[SET EXERCISE 1] In the entries, give the part that opens with the line containing "green pentagon: rotated 15" and closes with the last entry as a numbered list. Leave out blank lines and pictures.

[EXTRACT TO READ]
-------------------------

6. Verify traces, logs, and metrics in the UI
Generate load (deploy the OpenTelemetry demo or hit your instrumented service), then confirm all three signals correlate.
# Optional: the official OTel demo, repointed at SigNoz, is the fastest end-to-end proof.
helm install otel-demo open-telemetry/opentelemetry-demo \
--namespace otel-demo --create-namespace \
--set 'default.envOverrides[0].name=OTEL_EXPORTER_OTLP_ENDPOINT' \
--set 'default.envOverrides[0].value=http://signoz-otel-collector.platform-signoz.svc.cluster.local:4317'
In the SigNoz UI: Services should list each service.name with p50/p99 latency, request rate, and error rate (the RED metrics) — this is your service-level dashboard, populated automatically from traces. Click a service → a slow trace → and use the trace-to-logs link to jump to that request’s logs in Logs Explorer, filtered by trace ID. That correlation — one click from a slow span to its logs — is the operational payoff and worth verifying explicitly.
Validation
Prove the pipeline from the wire up, not just from the UI:
# 1. The collector is receiving OTLP — send a synthetic trace with telemetrygen:
kubectl -n platform-signoz run telemetrygen --rm -it --restart=Never \
--image=ghcr.io/open-telemetry/opentelemetry-collector-contrib/telemetrygen:latest -- \
traces --otlp-endpoint signoz-otel-collector:4317 --otlp-insecure --traces 5
# 2. The collector's own metrics confirm accepted vs refused spans:
kubectl -n platform-signoz port-forward svc/signoz-otel-collector 8888:8888 &
curl -s localhost:8888/metrics | grep -E 'otelcol_receiver_accepted_spans|otelcol_exporter_send_failed'
# 3. Data actually landed in ClickHouse — query the traces table directly:
kubectl -n platform-signoz exec -it chi-signoz-clickhouse-cluster-0-0-0 -- \
clickhouse-client --query \
"SELECT count() FROM signoz_traces.signoz_index_v3 WHERE timestamp > now() - INTERVAL 10 MINUTE"

-------------------------

[SET EXERCISE 2] Translate this sentence from the SigNoz verification text into Spanish: "That correlation — one click from a slow span to its logs — is the operational payoff and worth verifying explicitly."

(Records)
-------------------------

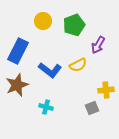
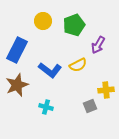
blue rectangle: moved 1 px left, 1 px up
gray square: moved 2 px left, 2 px up
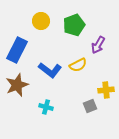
yellow circle: moved 2 px left
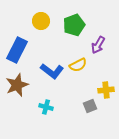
blue L-shape: moved 2 px right, 1 px down
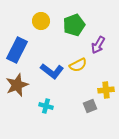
cyan cross: moved 1 px up
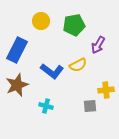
green pentagon: rotated 10 degrees clockwise
gray square: rotated 16 degrees clockwise
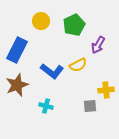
green pentagon: rotated 15 degrees counterclockwise
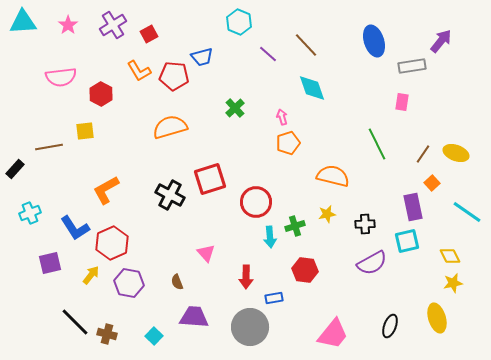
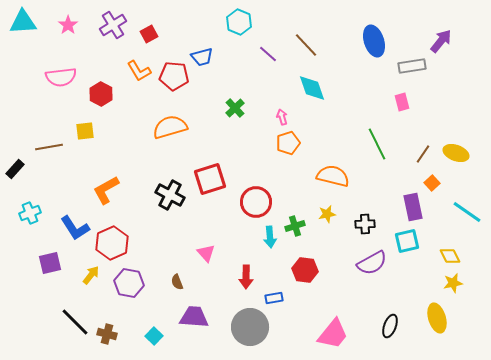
pink rectangle at (402, 102): rotated 24 degrees counterclockwise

-------------------------

[WORKED SOLUTION 1]
1. green pentagon: rotated 15 degrees counterclockwise
2. pink rectangle at (402, 102): rotated 24 degrees counterclockwise

[WORKED SOLUTION 2] Esa correlación —un clic desde un span lento hasta sus logs— es el beneficio operativo y vale la pena verificarla explícitamente.